On the European continent, meanwhile, the situation is markedly different. The French were quick to align fully with the U.S. in the recent ouster of a democratically elected president in Haiti, but they have always perceived that the U.S. war in Iraq is against French interests and Jacques Chirac has so far been the most vocal European head of state in opposition to the U.S. policies there, in which he is greatly supported by the French public. In Germany, it is well known that Chancellor Gerhard Schroeder was trailing behind his rival during the elections of September 2002 and then won the elections due to his clear-cut opposition to the proposed participation of Germany in the Iraq venture. That was the first European election to be decided on the issue of Iraq. Now there has been a second one, in Spain, which has the potential of becoming a European earthquake.

Jose Maria Aznar, the prime minister who lost the Spanish election by a wide margin on the single issue of the Spanish troops that he had dispatched to Iraq on the U.S. side, was Bush’s closest ally in continental Europe. Zapatero, the Socialist prime minister-elect, fought a campaign on the promise of reversing that policy and scored a clear-cut victory in a voter turnout of 76 percent. "The war in Iraq was a disaster," he has said, and "the occupation of Iraq is a disaster." In a radio interview immediately after getting elected he said, "Bush and Blair must do some reflection and self-criticism. You cannot organize a war on lies." When Kerry called him and asked that he change his policy, Zapatero replied that it was a campaign promise and "I am a man of my commitments." He has declared that he will align Spain’s policies with France and Germany and will open a dialogue with those other European governments who have sent troops to Iraq, so as to obtain a general withdrawal. However, he cannot easily abandon his clear-cut assertion, time and again, that Spain has no business in Iraq unless the occupying authority is dismantled, the UN assumes control of that situation, and NATO itself decides to assume a direct role in Iraq–something that the Americans cannot concede, even though Zapatero’s position is just a more radicalized version of the Franco-German position.

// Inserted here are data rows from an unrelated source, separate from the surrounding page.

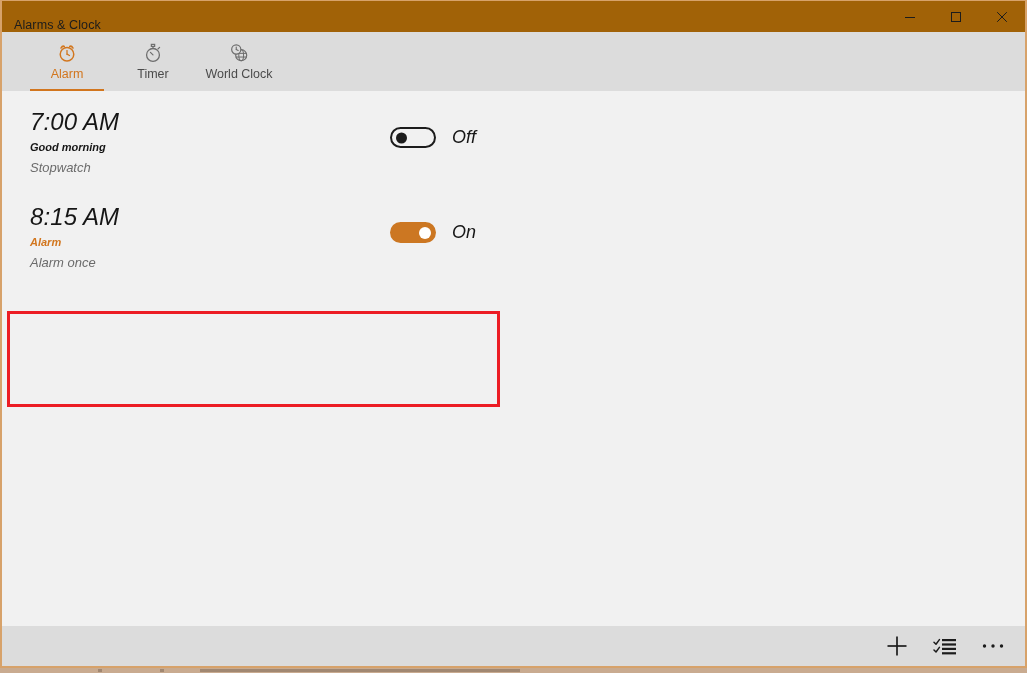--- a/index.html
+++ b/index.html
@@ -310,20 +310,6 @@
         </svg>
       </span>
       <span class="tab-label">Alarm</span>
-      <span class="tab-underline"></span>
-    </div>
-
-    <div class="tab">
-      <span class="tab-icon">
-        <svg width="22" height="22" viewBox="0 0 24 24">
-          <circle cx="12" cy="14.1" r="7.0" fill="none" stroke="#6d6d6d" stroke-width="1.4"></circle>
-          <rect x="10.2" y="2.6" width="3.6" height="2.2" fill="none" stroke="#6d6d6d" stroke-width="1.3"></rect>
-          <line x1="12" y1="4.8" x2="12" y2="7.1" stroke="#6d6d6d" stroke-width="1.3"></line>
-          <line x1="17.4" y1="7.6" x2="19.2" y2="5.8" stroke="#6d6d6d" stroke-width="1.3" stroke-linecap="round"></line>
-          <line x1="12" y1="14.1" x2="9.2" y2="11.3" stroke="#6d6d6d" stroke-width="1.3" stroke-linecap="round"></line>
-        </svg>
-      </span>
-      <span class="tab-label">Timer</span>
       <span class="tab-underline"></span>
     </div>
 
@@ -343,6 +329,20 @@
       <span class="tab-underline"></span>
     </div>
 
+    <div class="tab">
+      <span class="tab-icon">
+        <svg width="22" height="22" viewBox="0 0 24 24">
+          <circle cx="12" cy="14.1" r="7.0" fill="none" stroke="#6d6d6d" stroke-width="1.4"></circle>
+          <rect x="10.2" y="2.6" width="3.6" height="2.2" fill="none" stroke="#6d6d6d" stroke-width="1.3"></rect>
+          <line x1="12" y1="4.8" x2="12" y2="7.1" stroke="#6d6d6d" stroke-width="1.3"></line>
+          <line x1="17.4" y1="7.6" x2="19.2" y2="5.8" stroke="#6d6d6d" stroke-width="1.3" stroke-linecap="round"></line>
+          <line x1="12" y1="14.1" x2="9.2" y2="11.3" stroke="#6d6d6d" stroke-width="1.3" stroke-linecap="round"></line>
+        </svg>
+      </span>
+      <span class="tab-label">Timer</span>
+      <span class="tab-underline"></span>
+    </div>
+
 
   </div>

Whether or not he will actually carry out his promise is yet to be seen. One can say quite confidently, though, that the balance of force in Europe has shifted. Blair’s New Labor is now fully isolated from Europe’s two major social democratic parties, the German and the Spanish, and is placed somewhat to the right of the French right; Blair’s only major ally in Europe now is Italy’s far-right premier, Silvio Berlusconi. Meanwhile, the hugely prestigious European Commission President Romano Prodi, who is the main opponent of Berlusconi, told the La Stampa newspaper after the recent Madrid bombings: "These terrible days have shown us that the American recipe wasn’t right. On Saturday, it will be a year since the start of the war in Iraq, and the terrorist threat is today infinitely more powerful than before." Like Aznar’s regime, Berlusconi’s in Italy had also dispatched Italian troops to buttress U.S. claims of widespread support, despite the fact that the Spanish and Italian masses were the most bitter opponents of the American war in Iraq; Florence, Rome, and Barcelona were the hub of the extraordinary antiwar movement which developed in Europe before the invasion of Iraq. The Italian population too may throw out its premier when the time comes.

Spanish elections are in a sense a combined achievement of the European antiwar movement and the persistence of the Iraqi resistance which has made the occupation so very untenable, showing it to be a classically colonial-imperialist venture. When this resistance first emerged, the U.S. tried to dismiss it as "remnants of the Baathist regime" and "Saddam loyalists." As the resistance went from strength to strength, killing the Americans and their allies as well as mounting spectacular attacks on the UN and the U.S. establishments in Baghdad, as well as U.S. troops across a wide swathe of territory, the U.S. started talking of a "Sunni triangle" where this resistance was said to be concentrated and tried to give it a communal character. Then the attacks spread systematically to the North and the South, far from the so-called "Sunni triangle."

The U.S. is now talking of an impending "civil war" between Shias and Sunnis, quite in the face of the fact that no one in Iraq has yet called for attacks on any religious community and hundreds have been interviewed on U.S. television itself who only talk of peace among sects and communities. Recent bombings of religious sites in Najaf and Karbala take on ominous significance in this regard. Iraqi Sunnis have no history of attacking Shias in their own country, and any "civil war" between them would be suicidal for Sunnis themselves (Shias being more than twice the size of the Sunni community) and will play into the hands of the Americans who will love to say that they are in Iraq on the civilizing mission of preventing a religious bloodbath among the barbarians. And the American canard that bombings of mosques and shrines might have been carried out by Osama’s men is simply preposterous; whatever else they might be, those men are much too pious to do any such thing. Sunnis and Shias may be equally killed for becoming collaborators, but a generalized attack on one community by another, in its sacred places, is impossible. We may yet be witnessing the rise of terrorist gangs organized by the occupiers themselves, to pass themselves off as part of the resistance but doing their master’s bidding.

The quagmire for the U.S. in Iraq today is much worse than it was a year ago, and its own coalition is showing signs of stress and coming decay. That is the achievement primarily of the resistance that has developed in numerous corners of Iraq, within a year of the invasion.